[Passage to read — start]

Working against his grain
Mills remains to some extent enslaved to his taste and to particular ways of working that suit him, yet there is no doubt that at intervals he has consciously changed direction by reacting against his own habits. The Eno illustrations, for instance, were the product of a series of problems that he set himself as a student at the Royal College of Art in the mid-1970s. In particular, he sought to extend the terms of Dada and Surrealist collage through reference to the disjunctions in this group of contemporary pop songs. Having mastered methods of extremely precise delineation and explicit imagery from ready-made elements, Mills became bored and made a conscious decision to make a change; he was prompted, too, by flippant remarks that his dependence on collage must stem from an inability to draw. Mills embarked on another extended project, inspired this time by his rereading of the shorter pieces of Samuel Beckett, which led him to produce about 80 straightforward drawings of the human head and figure in graphite or white chalk. These came to the attention of the art director of Pan, Gary Day-Ellison, who commissioned from him a series of covers for new paperback editions of Beckett’s longer prose works. Characteristically, rather than adapting the approach of his existing drawings, Mills presented his designs in the form of three-dimensional assemblages, which remain among his most graphically arresting images.

Mills thinks it unlikely that he will ever return to the methods of the Eno illustrations, except perhaps in a fit of pique against those who have continued to mine this eccentric vein of figurative collage, because he thinks a much richer experience is offered through a metaphorical suggestiveness bordering on abstraction. He continues, however, to work from a literal base, feeling an almost moral imperative to key his image into the context of his source rather than merely provide a pleasing design. This need, more than any career consideration, would seem to explain his readiness to continue working as an illustrator and not as a painter pure and simple. In providing a book cover design, Mills rejects the idea of illustrating a particular character or incident, preferring to abstract the essence of its themes, just as he concentrates on conveying the dreamlike mood of Eno’s later ambient music or David Sylvian’s subdued pop records when creating designs for them.

[Passage to read — finish]
[Study material — start]

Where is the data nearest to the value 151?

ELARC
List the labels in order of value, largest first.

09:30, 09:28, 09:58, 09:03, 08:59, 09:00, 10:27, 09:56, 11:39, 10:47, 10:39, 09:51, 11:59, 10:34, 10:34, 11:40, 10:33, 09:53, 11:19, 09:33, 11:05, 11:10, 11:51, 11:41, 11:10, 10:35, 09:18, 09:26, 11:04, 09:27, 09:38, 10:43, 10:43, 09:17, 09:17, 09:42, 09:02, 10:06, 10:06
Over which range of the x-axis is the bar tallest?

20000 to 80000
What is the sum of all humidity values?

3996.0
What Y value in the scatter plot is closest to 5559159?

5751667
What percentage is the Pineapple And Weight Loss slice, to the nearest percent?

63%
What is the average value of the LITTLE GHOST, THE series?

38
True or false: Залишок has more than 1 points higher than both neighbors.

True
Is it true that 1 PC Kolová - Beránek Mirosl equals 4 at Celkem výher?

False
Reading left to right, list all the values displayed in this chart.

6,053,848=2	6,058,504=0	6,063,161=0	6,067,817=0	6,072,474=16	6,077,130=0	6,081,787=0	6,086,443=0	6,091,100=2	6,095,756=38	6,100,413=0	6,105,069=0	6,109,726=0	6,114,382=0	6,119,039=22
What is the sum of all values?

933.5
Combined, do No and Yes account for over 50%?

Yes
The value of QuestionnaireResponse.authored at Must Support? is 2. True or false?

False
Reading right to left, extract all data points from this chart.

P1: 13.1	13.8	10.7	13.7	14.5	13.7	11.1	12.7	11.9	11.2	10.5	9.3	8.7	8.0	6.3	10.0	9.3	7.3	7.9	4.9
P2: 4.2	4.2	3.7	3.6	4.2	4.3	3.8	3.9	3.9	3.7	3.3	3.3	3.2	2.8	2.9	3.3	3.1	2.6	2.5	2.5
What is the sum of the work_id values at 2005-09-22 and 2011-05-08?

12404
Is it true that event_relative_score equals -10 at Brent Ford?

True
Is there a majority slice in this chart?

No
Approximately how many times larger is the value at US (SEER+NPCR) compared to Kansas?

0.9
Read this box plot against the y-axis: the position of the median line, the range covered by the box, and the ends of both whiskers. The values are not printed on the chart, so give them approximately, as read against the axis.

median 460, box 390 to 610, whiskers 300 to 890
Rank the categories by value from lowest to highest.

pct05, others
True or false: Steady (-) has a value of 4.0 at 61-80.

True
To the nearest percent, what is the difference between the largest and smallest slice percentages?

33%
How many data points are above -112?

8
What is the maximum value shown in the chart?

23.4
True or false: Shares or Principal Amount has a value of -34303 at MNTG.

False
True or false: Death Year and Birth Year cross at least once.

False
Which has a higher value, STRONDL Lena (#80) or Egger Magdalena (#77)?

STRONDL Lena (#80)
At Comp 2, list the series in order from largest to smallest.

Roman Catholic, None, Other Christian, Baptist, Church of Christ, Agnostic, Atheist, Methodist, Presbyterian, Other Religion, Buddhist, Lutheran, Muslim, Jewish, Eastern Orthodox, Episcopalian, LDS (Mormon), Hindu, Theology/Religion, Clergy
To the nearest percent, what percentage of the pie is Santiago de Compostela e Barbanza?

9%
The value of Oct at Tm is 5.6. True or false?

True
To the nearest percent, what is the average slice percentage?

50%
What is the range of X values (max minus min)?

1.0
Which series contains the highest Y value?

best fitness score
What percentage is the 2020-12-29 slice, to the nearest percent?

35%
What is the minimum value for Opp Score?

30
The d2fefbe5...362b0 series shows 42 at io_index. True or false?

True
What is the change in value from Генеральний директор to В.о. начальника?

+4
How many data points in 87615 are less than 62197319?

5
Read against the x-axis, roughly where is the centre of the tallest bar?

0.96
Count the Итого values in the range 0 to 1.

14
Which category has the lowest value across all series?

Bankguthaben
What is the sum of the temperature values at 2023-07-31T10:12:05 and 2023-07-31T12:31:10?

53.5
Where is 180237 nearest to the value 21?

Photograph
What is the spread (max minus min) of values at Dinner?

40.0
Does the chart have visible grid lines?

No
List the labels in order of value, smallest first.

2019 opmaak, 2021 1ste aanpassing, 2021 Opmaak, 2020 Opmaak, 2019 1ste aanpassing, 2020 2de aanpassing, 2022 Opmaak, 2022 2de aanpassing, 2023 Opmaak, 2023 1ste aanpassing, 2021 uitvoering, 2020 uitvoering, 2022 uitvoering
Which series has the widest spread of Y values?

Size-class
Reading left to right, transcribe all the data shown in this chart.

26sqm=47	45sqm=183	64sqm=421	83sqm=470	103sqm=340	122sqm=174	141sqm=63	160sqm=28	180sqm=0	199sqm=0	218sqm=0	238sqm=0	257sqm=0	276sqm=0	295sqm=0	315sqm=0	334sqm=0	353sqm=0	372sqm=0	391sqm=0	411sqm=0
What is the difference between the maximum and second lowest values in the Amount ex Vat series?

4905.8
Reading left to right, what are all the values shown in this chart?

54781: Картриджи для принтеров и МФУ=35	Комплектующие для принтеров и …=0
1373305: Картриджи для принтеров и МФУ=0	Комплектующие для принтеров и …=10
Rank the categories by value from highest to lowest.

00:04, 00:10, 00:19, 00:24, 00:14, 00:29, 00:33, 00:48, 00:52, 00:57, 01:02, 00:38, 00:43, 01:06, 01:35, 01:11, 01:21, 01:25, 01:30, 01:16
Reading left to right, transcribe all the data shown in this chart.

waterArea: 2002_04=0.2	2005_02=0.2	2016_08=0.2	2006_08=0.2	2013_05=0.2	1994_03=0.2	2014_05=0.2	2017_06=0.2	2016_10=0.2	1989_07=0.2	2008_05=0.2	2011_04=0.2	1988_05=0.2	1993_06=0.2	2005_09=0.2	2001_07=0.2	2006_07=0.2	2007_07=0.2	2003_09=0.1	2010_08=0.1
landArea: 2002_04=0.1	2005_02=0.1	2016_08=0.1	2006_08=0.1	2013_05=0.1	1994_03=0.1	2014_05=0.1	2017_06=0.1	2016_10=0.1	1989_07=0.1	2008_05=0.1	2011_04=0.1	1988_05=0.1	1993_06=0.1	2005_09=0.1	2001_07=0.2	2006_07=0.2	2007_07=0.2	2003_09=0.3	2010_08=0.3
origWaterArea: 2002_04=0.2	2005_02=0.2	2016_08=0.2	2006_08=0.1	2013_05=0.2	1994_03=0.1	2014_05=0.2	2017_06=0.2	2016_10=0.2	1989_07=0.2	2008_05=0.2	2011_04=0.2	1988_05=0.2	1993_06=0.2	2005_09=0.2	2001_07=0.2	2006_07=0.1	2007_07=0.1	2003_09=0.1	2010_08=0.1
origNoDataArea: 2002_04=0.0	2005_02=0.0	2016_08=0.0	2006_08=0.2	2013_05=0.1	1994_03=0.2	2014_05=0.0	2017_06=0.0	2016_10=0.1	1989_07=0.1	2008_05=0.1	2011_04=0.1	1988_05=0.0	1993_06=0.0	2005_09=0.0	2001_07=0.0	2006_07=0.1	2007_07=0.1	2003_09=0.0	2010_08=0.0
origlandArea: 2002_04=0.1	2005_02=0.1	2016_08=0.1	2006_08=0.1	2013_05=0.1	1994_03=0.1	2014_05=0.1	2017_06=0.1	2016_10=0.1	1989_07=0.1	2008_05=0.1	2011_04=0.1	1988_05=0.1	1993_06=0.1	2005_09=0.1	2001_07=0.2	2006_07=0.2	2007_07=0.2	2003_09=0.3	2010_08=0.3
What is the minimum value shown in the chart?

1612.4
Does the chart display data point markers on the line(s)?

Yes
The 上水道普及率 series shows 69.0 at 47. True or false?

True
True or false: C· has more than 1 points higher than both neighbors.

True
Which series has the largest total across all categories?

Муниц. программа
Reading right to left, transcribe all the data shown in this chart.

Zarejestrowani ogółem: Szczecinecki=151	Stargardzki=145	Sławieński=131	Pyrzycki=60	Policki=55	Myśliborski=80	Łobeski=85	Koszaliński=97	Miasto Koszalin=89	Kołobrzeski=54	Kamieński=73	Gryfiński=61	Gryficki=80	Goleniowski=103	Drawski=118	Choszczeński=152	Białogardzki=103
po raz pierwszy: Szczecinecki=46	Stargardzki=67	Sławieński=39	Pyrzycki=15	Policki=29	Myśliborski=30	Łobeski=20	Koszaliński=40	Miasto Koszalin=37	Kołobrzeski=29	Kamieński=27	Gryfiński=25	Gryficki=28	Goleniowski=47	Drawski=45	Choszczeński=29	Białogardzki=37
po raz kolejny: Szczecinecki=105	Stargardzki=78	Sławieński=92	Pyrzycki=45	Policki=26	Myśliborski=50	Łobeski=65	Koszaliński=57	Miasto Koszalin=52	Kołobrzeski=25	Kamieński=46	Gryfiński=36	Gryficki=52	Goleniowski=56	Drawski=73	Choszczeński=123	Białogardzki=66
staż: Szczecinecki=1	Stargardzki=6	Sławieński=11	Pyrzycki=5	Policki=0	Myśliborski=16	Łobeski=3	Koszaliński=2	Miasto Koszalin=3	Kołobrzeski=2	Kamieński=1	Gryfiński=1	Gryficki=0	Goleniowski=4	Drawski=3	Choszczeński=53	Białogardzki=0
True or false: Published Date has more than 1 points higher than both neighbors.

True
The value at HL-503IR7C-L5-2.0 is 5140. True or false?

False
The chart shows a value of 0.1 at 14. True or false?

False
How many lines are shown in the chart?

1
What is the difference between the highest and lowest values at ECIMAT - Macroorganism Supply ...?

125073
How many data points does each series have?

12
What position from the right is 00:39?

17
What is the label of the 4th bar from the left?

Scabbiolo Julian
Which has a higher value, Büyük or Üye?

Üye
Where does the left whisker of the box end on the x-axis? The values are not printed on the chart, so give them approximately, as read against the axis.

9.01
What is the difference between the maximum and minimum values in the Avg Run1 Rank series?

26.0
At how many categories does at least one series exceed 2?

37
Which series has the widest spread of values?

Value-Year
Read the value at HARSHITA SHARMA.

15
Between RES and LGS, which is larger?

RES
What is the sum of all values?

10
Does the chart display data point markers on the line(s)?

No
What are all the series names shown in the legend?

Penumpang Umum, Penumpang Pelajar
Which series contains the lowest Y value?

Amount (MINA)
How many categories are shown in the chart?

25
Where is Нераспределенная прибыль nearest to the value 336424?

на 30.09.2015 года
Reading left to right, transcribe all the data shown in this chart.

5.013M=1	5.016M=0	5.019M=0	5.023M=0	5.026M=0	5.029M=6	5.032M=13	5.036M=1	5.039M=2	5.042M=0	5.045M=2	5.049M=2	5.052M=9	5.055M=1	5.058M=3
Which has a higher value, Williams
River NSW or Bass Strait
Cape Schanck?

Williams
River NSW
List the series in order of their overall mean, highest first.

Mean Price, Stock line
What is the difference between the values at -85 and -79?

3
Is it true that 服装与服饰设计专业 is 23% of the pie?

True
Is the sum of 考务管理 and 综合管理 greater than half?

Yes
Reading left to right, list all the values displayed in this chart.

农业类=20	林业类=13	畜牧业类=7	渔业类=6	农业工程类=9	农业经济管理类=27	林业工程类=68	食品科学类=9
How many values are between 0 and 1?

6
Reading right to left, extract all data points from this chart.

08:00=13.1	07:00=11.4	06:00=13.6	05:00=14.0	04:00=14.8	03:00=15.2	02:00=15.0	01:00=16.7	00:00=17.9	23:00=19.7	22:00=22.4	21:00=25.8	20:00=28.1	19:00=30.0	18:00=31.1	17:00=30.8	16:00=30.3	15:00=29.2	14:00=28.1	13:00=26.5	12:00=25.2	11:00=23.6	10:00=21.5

[Study material — finish]

▶ _Problems to solve_:
1: Answer these questions using the passage on Mills's illustration work.
(a) At which institution was Mills a student in the mid-1970s?
(b) Who commissioned Mills to design covers for paperback editions of Beckett's longer prose works?
(c) What does Mills reject when providing a book cover design?
2: Carry on the passage on Mills's illustration work, picking up after its final sentence.
The items are not used here.

▶ _Answers in order_:
1:
(a) The Royal College of Art.
(b) Gary Day-Ellison, the art director of Pan.
(c) Illustrating a particular character or incident.

2:
Critical intelligence
In working out a conceptual relationship to the accompanying text, the critical intelligence that Mills applies to book illustrations singles him out as one of the most thoughtful designers in his field. The question remains, of course, about the extent to which his intended audience will be prepared to decipher or decode what at first sight appears to be nothing more than an abstract pattern meant to please the eye. Given that cover designs are often perceived simply as a way of presenting basic information – the name of the author, the title and perhaps a clue to the imagery within – do we now approach such images with sufficient intellectual expectation to allow us to appreciate them? Would we realise, even after reading Zoo Station (let alone beforehand), that the configuration on the cover resembles an abstract map of Berlin bisected by the Wall? (The strings linking the two sides are a visual metaphor for common bonds that were still at work when the city was physically and politically divided.)

For Mills’ illustrations to work consistently, we have to learn to scrutinise them with the same intensity that we would give to a painting in an art gallery. In the fast turnover of the marketplace, this may still be expecting too much, but in illustrating authors such as Beckett, Milan Kundera and Josef Skvorecky, Mills at least has the advantage of knowing that his books will be in the hands of attentive readers. His ambition for illustration, which some no doubt see as misguided, is both honourably traditional and paradoxically radical: to use it not just as decoration but as an agent of interpretation and enlightenment.

Ember Glance: The Permanence of Memory, a compact disc and book documenting an installation in Tokyo by Russell Mills and David Sylvian, is published by Virgin Records.